I have completed my initial skim of the 470 pages of the 32CFR170 Final Rule. This will require more study. My comments here are preliminary and subject to revision. As time goes on, I will write to additional takeaways from 32CFR170.
Overall, I think this is a huge improvement over the proposed rule. It does not have the rampant poor editing that impacted prior iterations, and many requirements appear well thought out. In brief:
The fundamental precepts are as expected. CMMC requirements will hit contracts next year starting with self-assessment. They will apply to nearly every contract when fully rolled out for either a CMMC self-assessment or certification (C3PAO) assessment. The numbers projected by DoD are 4,000 self assessed, and 76,000 C3PAO assessed so heavily weighted towards certifications
Now the Affirming Official (formerly the Senior Official) will need to affirm (swear) that the reporting is accurate. Affirming things not true carries potential personal criminal fraud risk. The Affirmations can expect to be verified in a certification later. Choose wisely.

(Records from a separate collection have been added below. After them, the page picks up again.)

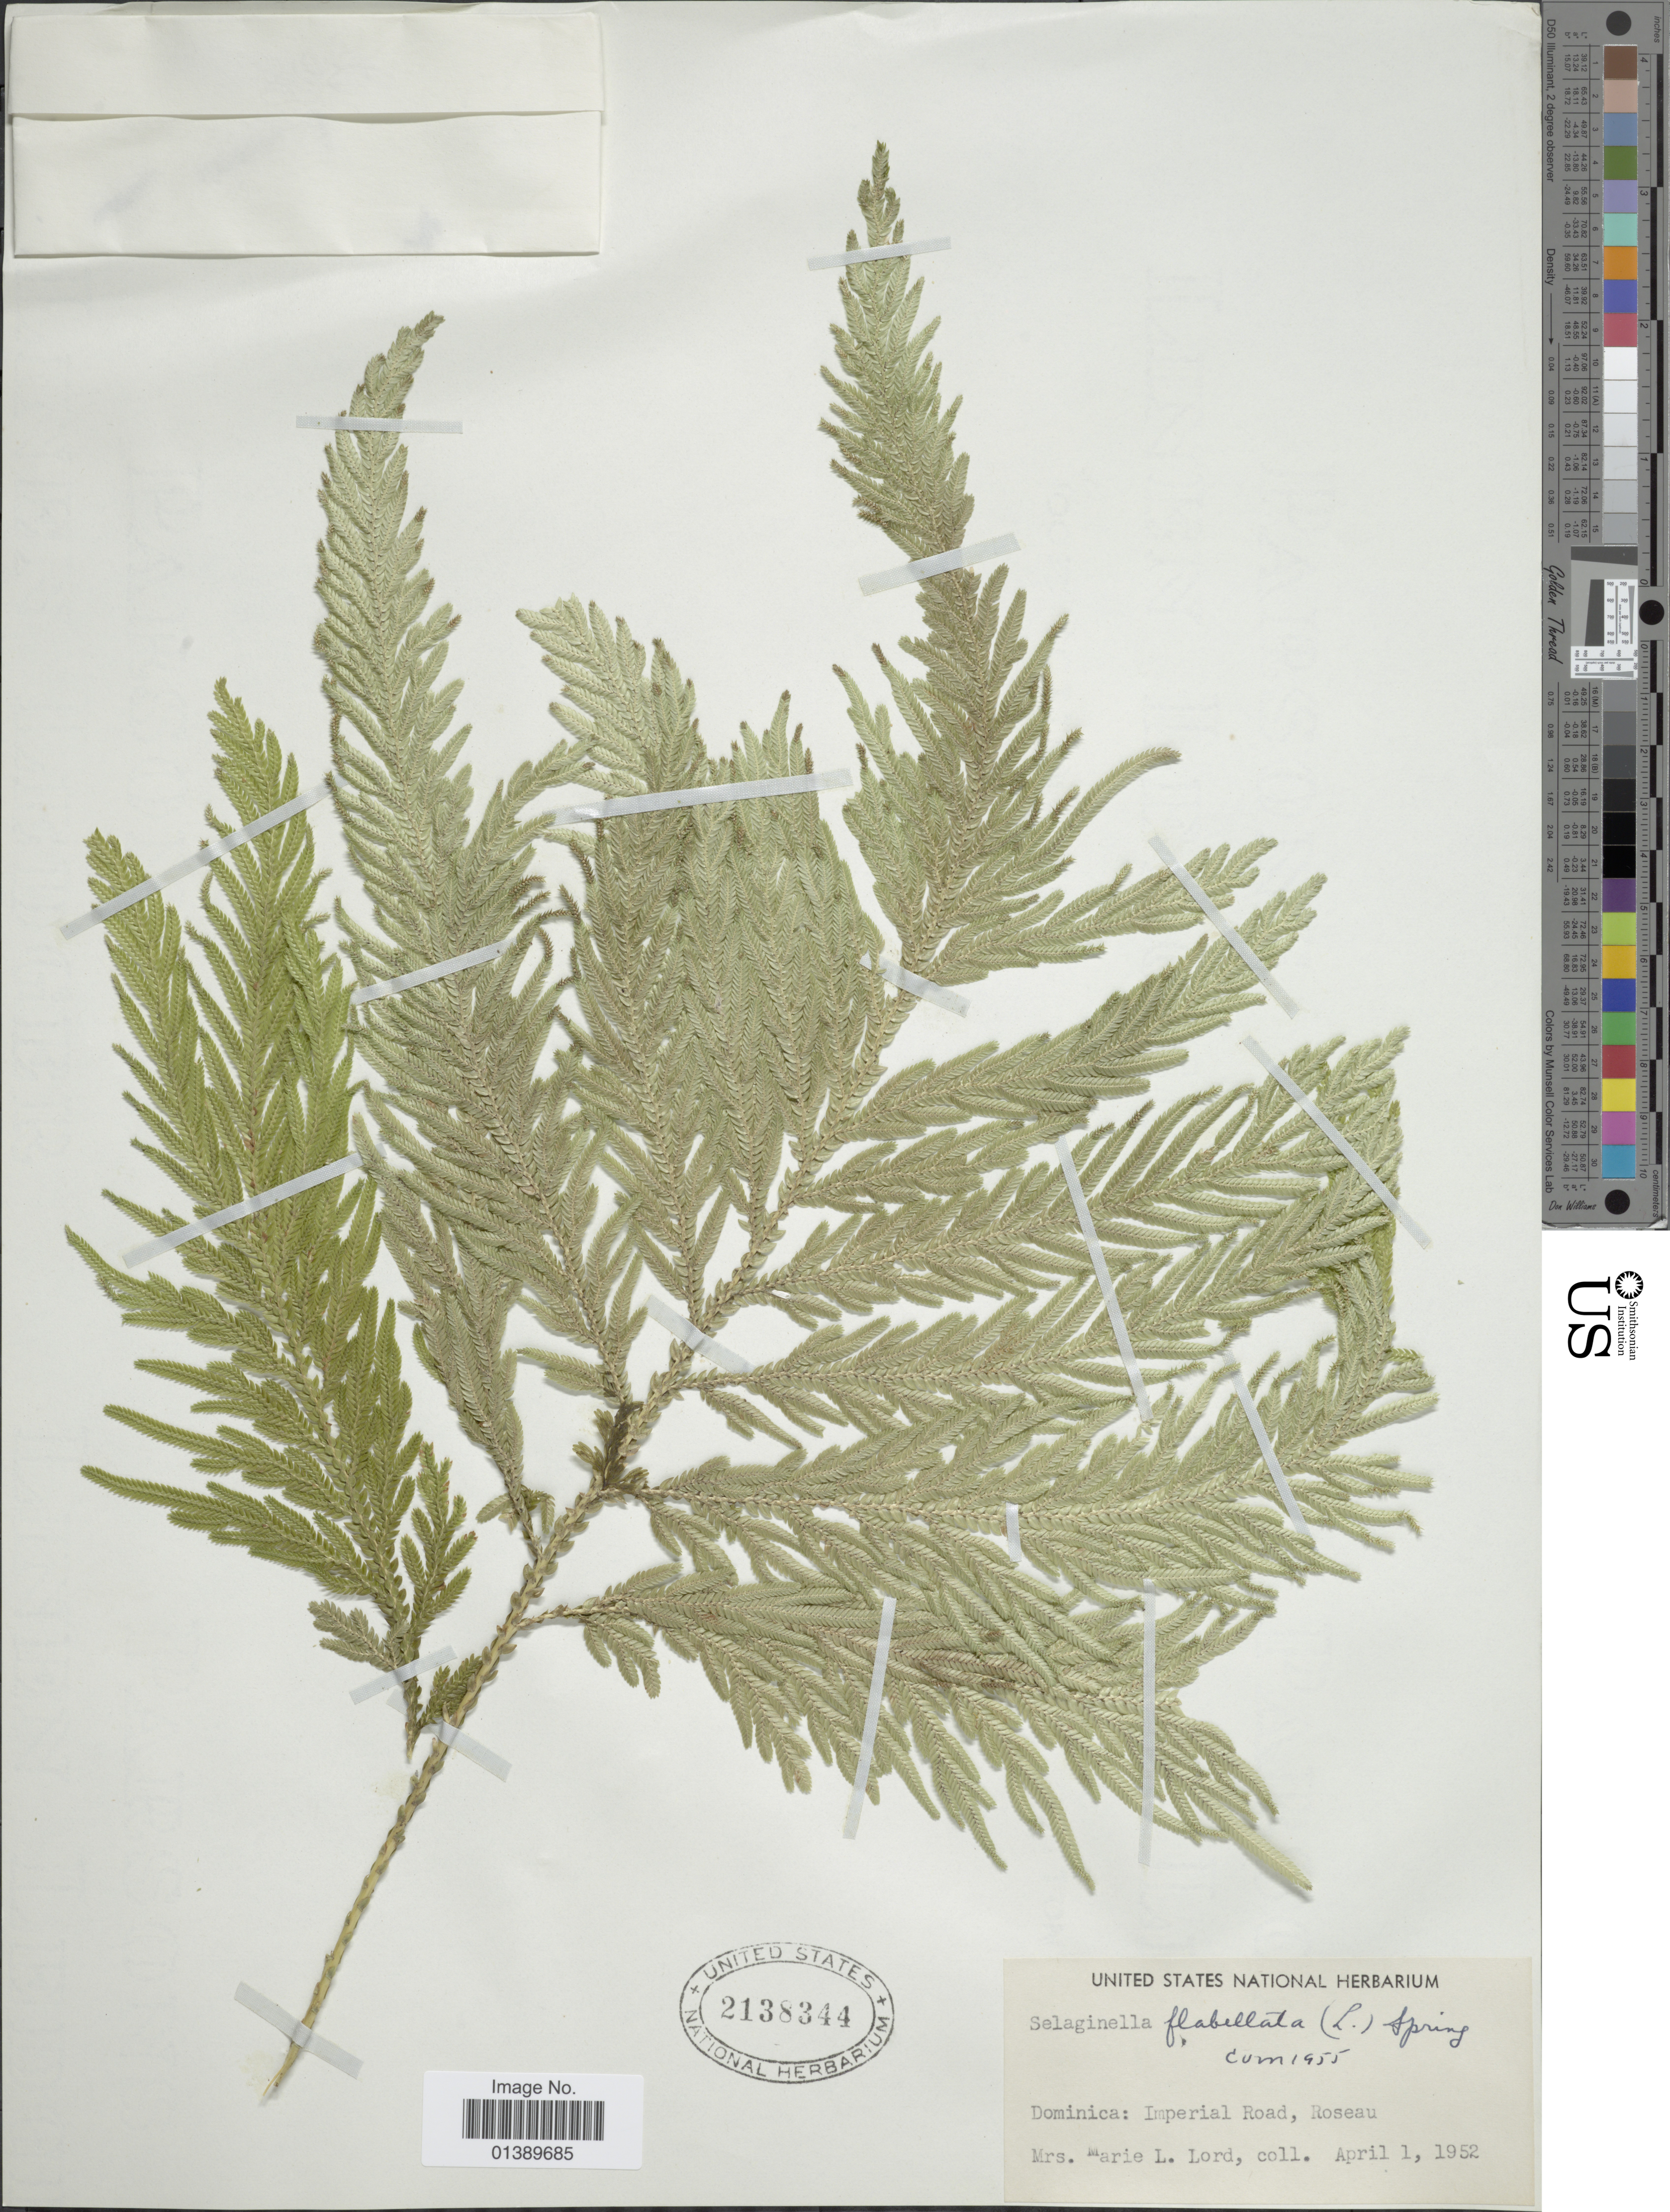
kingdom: Plantae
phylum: Tracheophyta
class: Lycopodiopsida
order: Selaginellales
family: Selaginellaceae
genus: Selaginella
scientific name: Selaginella flabellata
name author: L.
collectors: M. Lord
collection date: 1952-04-01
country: Dominica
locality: Imperial Road, Roseau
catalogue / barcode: US 2138344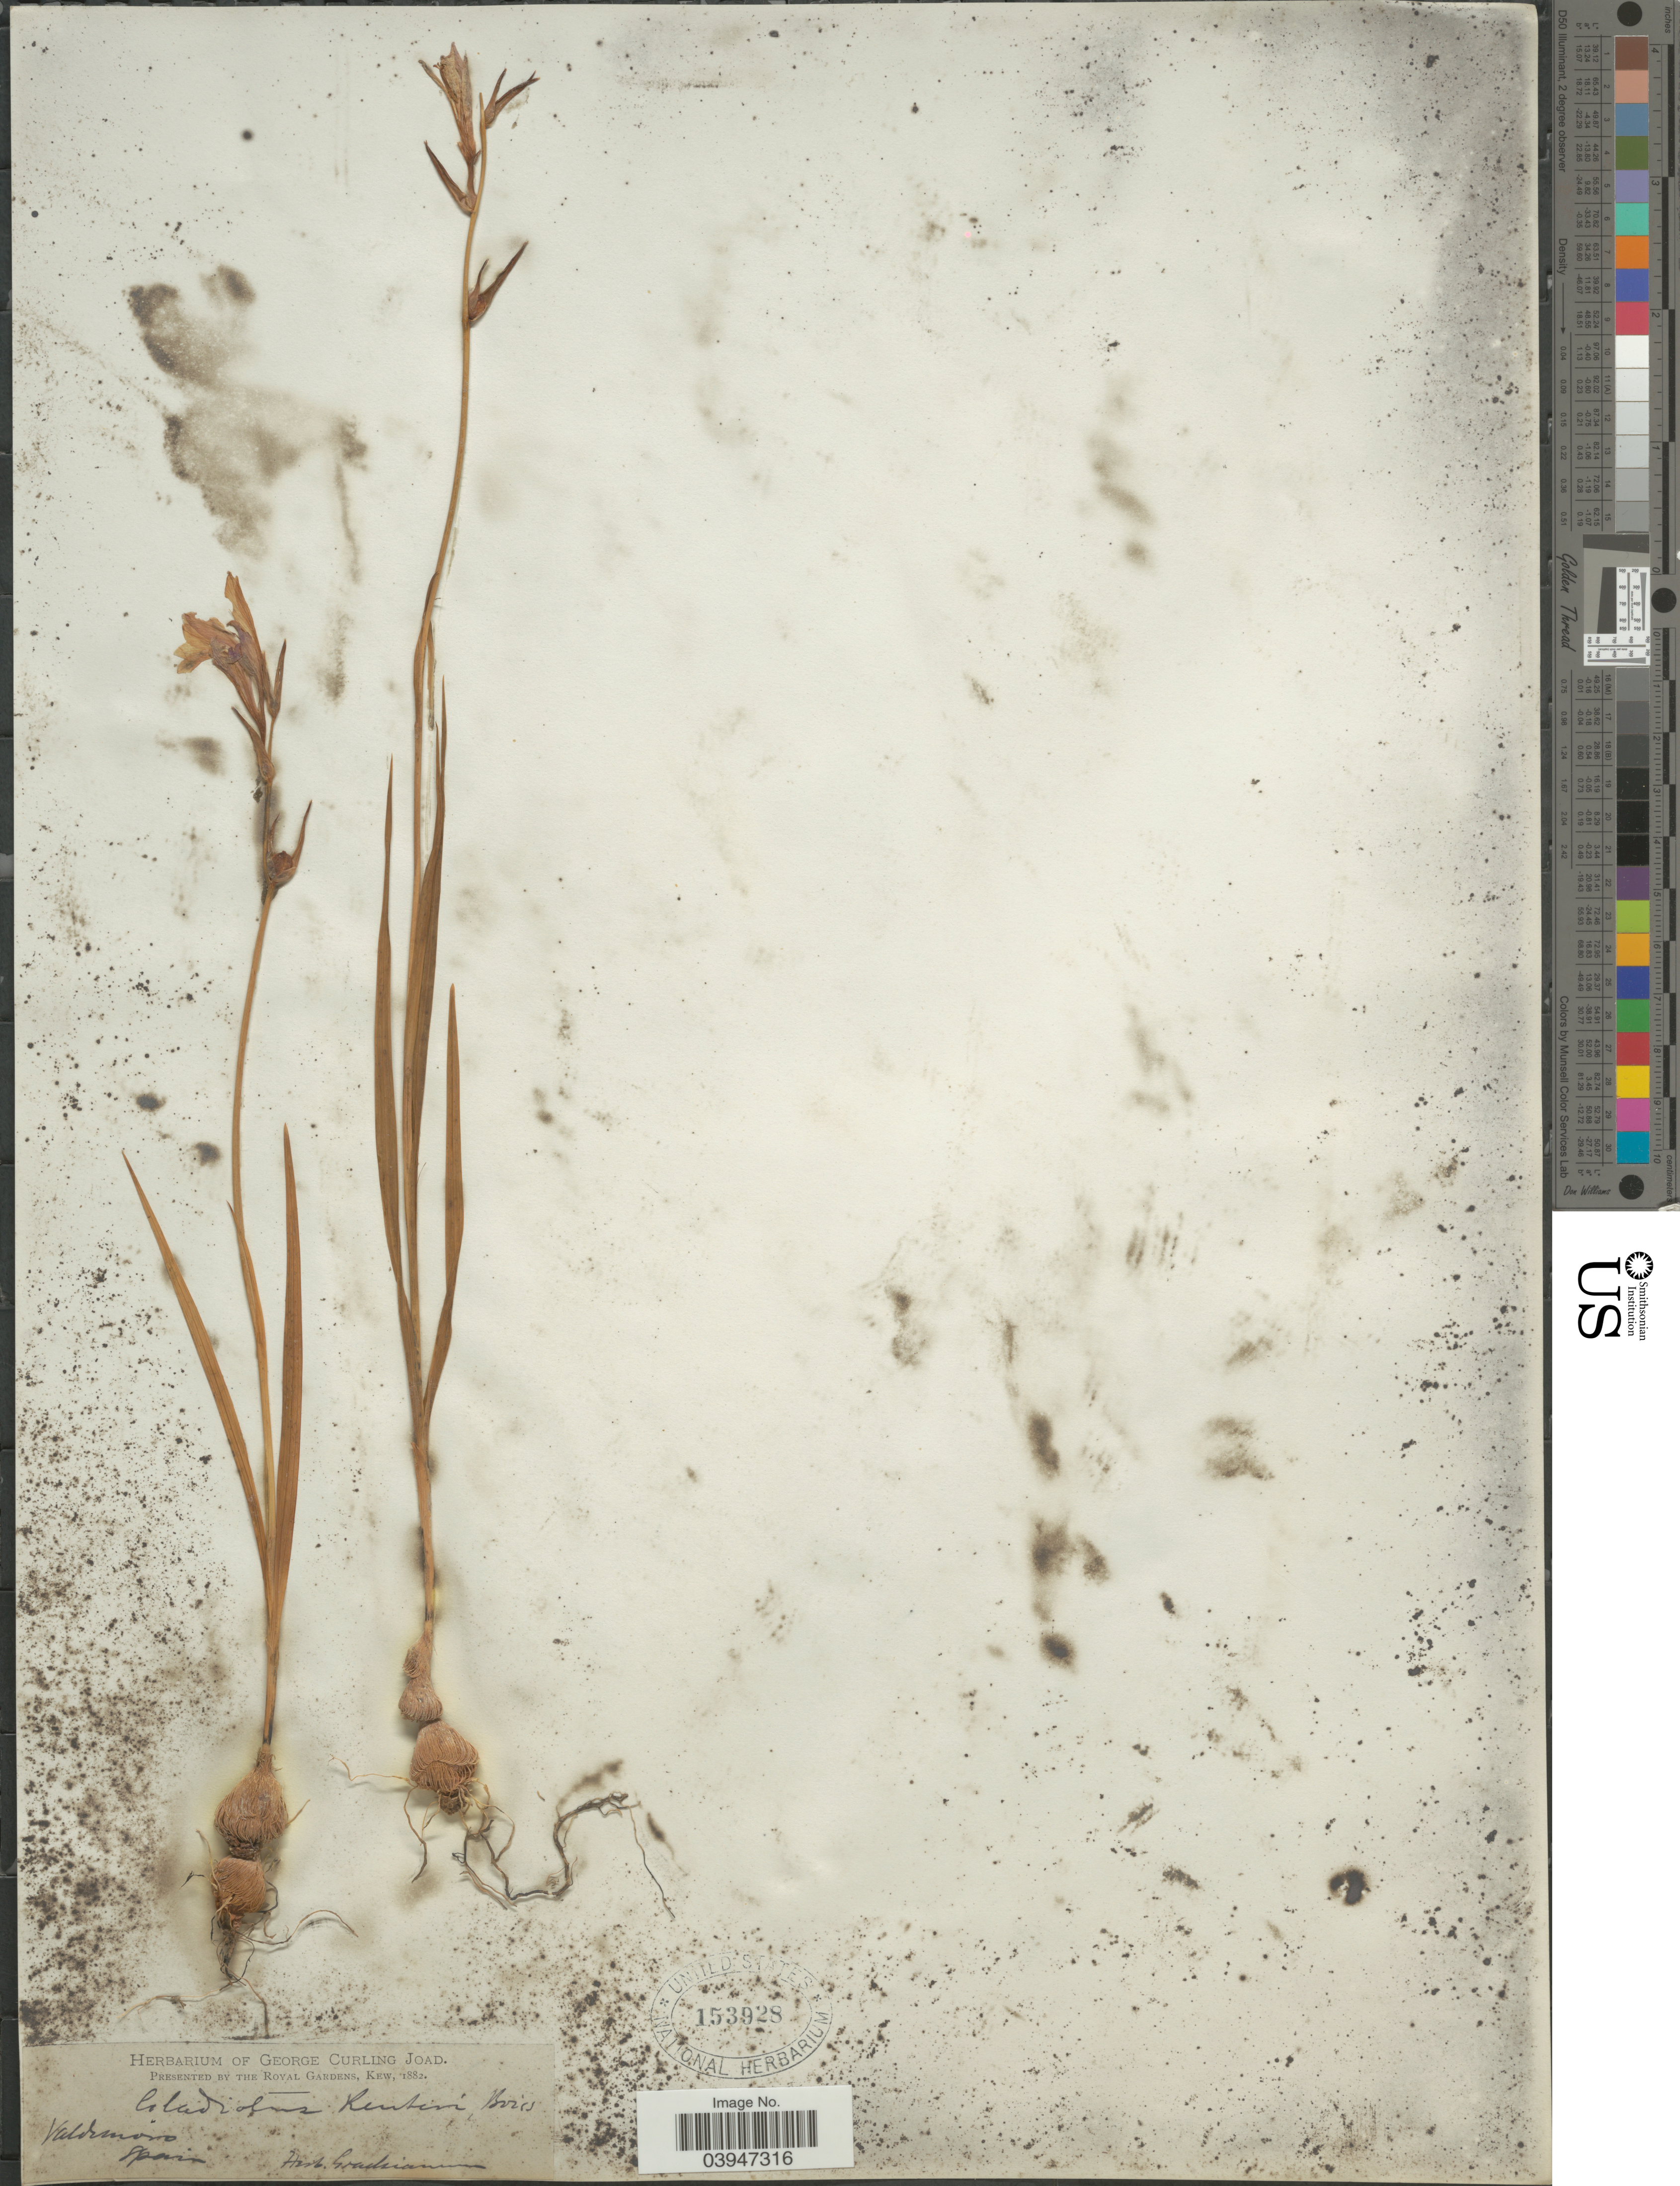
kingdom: Plantae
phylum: Tracheophyta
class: Liliopsida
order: Asparagales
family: Iridaceae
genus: Gladiolus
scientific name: Gladiolus reuteri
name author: Boiss.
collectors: ex herb. Gradsianum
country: Spain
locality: Valdemoro.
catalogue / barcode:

Surprisingly, the over-reaching massive expansion of certification requirements into MSPs and MSSPs and the expansion of certification/FedRAMP requirements has been rolled back some. Not completely. These requirements are now much more manageable and executable, especially in reference to Security Protection Assets (SPAs), which are no longer required to be assessed against the full stack of CMMC requirements (as long as they do not contain any CUI). This will allow many DIB companies to employ a host of excellent security tools that were previously off the table.
Contractor Risk Managed Assets (CRMAs) have also been redefined. Unlike SPAs, these must now be subject to all 110 CMMC controls, regardless of physical or logical separation.
An Operational Plan of Action (OPA) may now be used to record Temporary Deficiencies. Further discussion of Temporary Deficiencies will be forthcoming as the C3PAO community works to develop normalized approaches to the OPA. To date, we understand that 1) the OPA is distinct from the Plan of Actions and Milestones (PoAM), 2) temporary deficiencies are assessed as “MET” during an assessment, and 3) controls that have never been implemented are not eligible to be listed as temporary deficiencies.
The minimum number of assessors per assessment has been expanded from 2 to 3. Not devastating but will put further pressure on having enough qualified assessors.
The flow down where only FCI was involved was clarified to be only Level 1. Excellent.
The prohibition on CMMC instructors from consulting also threatens to decimate the available (and knowledgeable) instructor capacity. Perhaps we can get some “clarification” on this.
Phase 1 (self-assessment mostly) was extended to one year but those self assessments will be based on CMMC requirements and scoping. CMMC Self Assessments will have a minimum score of 88
The release of 48 CFR later this year or at the beginning of 2025 will impact certification assessment timelines for the industry. Phase I of the DoD CMMC Rollout will begin when the 48 CFR Final Rule is published.